━━━ Tekstfragment

Verwarming in de herziene EPC-bepaling: wat gaat er veranderen? >> Als het gaat om energie en klimaat
Vanaf 1 juli wordt de EPC voor woningen en utiliteit bepaald volgens de nieuwe norm NEN 7120. Hieronder wordt de bepalingsmethode voor het energiegebruik voor verwarming op hoofdlijnen beschreven. Tevens worden de belangrijkste wijzigingen in de bepalingsmethode voor verwarming toegelicht.
Na een jaar of 15 is de bepaling van de Energie Prestatie Coëfficiënt (EPC) toe aan groot onderhoud. De nieuwe norm NEN 7120 Energieprestatie van gebouwen (EPG) geeft de bepalingswijze voor de EPC voor zowel woningen als utiliteit, waar dat in het verleden in afzonderlijke normen was vastgelegd. Het ligt in de bedoeling dat deze norm op termijn tevens wordt toegepast voor de bepaling van het energielabel. De EPC is de maat voor het gebouwgebonden primaire energiegebruik voor de volgende functies: verwarming, warmtapwater, koeling, ventilatie, verlichting, ontvochtiging en bevochtiging, inclusief de vereiste hulpenergie. Zelf-opgewekte energie (PV, WKK) verlaagt de EPC. Dit is het laatste in een serie artikelen waarin de wijzigingen in de EPC bepaling zijn toegelicht.

━━━━━━
━━━ Getoonde items

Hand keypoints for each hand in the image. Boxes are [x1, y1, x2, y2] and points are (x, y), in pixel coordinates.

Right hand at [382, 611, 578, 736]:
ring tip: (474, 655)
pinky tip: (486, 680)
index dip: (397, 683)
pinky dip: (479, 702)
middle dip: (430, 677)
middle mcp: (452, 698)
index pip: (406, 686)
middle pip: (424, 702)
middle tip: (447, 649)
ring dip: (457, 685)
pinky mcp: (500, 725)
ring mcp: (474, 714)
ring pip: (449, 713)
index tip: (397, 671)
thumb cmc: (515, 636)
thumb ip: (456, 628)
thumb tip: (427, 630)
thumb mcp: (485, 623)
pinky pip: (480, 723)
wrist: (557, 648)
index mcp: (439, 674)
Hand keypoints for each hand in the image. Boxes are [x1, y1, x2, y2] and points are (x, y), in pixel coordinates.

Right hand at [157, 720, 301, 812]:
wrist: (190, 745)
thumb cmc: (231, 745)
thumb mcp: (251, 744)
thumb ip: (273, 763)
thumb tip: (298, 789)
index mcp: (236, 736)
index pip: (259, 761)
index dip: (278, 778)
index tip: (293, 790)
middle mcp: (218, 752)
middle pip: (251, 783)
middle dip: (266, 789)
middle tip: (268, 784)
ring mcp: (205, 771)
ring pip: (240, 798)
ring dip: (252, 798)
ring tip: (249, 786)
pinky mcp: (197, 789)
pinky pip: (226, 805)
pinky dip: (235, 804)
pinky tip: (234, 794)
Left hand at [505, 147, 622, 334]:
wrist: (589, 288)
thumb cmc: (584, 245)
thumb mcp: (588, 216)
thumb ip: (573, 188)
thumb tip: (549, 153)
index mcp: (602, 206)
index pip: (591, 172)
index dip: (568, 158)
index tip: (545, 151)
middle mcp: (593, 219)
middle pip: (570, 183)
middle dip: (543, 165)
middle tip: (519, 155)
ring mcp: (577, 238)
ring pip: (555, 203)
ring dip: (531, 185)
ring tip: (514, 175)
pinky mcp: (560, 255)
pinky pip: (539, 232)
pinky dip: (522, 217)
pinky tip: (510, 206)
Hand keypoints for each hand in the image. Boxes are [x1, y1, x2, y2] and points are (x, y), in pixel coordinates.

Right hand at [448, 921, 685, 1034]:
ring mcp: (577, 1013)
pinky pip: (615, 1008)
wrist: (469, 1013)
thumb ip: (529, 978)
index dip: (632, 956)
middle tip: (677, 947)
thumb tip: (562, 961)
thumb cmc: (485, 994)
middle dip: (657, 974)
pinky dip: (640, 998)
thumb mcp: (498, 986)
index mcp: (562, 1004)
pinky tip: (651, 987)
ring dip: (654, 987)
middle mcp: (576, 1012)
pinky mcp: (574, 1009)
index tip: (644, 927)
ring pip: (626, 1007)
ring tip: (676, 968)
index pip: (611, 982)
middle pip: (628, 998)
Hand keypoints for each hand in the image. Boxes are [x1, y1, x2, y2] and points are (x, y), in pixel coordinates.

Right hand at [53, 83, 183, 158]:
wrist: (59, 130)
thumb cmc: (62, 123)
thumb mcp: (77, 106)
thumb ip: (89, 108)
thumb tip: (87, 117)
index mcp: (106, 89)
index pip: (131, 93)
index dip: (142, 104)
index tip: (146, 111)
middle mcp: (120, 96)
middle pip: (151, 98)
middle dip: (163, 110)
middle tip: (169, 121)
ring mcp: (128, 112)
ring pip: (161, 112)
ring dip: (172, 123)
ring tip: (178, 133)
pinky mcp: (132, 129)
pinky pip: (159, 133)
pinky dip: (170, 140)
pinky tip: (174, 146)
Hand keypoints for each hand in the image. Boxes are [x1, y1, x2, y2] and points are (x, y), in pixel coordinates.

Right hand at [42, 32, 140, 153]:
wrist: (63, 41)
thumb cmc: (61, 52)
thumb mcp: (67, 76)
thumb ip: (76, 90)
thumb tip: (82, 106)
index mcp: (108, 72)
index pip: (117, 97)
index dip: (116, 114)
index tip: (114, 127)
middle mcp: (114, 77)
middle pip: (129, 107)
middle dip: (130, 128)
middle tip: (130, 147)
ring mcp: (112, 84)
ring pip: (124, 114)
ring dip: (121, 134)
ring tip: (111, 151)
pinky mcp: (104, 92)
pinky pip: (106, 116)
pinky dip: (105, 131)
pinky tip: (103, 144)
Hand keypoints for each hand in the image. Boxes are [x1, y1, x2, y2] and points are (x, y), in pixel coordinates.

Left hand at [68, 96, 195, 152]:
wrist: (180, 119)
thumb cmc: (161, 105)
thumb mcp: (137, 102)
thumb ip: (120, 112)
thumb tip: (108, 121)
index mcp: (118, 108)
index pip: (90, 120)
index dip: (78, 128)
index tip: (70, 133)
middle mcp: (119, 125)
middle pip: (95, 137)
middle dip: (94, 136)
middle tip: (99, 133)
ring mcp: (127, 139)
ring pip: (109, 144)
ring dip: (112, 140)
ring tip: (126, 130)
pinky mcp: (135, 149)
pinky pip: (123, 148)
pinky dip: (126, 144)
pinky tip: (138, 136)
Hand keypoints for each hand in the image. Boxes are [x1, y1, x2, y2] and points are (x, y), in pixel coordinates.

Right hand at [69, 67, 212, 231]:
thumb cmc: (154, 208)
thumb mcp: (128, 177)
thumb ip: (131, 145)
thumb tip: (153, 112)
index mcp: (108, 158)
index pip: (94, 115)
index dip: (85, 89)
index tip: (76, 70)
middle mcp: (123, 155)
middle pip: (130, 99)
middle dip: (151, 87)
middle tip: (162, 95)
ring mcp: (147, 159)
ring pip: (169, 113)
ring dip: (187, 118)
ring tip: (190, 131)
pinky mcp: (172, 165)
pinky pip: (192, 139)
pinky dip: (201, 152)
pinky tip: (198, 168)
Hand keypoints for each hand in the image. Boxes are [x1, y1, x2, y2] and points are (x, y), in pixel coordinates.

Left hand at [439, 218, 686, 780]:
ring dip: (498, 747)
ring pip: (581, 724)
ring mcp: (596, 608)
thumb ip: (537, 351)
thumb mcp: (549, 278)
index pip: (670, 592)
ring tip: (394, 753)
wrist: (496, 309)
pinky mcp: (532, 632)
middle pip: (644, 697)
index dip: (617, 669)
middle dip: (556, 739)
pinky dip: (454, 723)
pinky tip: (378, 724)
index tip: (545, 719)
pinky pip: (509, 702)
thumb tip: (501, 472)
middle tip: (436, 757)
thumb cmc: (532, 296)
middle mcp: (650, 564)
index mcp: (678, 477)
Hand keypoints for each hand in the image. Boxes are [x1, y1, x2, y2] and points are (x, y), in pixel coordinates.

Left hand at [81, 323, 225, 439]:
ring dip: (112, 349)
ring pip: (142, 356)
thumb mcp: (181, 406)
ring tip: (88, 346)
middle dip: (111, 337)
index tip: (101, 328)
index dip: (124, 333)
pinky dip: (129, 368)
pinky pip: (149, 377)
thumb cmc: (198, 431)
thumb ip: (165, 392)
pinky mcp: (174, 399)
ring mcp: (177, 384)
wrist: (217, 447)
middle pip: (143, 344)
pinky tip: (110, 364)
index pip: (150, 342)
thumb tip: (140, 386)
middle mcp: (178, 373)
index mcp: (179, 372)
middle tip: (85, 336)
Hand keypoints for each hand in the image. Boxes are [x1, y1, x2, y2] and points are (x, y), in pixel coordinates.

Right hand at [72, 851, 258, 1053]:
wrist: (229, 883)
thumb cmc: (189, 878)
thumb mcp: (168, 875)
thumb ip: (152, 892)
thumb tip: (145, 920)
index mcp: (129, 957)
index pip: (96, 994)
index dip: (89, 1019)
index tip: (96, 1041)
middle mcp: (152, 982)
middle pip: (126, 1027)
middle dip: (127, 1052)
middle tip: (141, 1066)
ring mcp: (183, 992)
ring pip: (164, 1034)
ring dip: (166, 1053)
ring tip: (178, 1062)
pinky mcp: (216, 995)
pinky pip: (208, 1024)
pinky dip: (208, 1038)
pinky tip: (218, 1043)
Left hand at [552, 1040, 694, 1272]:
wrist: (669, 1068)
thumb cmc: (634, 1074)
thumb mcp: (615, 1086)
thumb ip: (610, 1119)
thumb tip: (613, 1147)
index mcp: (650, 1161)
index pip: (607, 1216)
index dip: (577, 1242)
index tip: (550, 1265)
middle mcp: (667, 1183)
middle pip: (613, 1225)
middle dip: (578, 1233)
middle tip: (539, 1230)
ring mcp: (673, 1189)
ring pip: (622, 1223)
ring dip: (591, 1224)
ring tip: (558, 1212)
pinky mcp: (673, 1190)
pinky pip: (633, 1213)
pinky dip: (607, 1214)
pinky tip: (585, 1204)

━━━━━━

Welke norm bepaalt volgens het tekstfragment over de EPC-bepaling vanaf 1 juli de EPC voor woningen en utiliteit?

- Verwacht antwoord -
De nieuwe norm NEN 7120.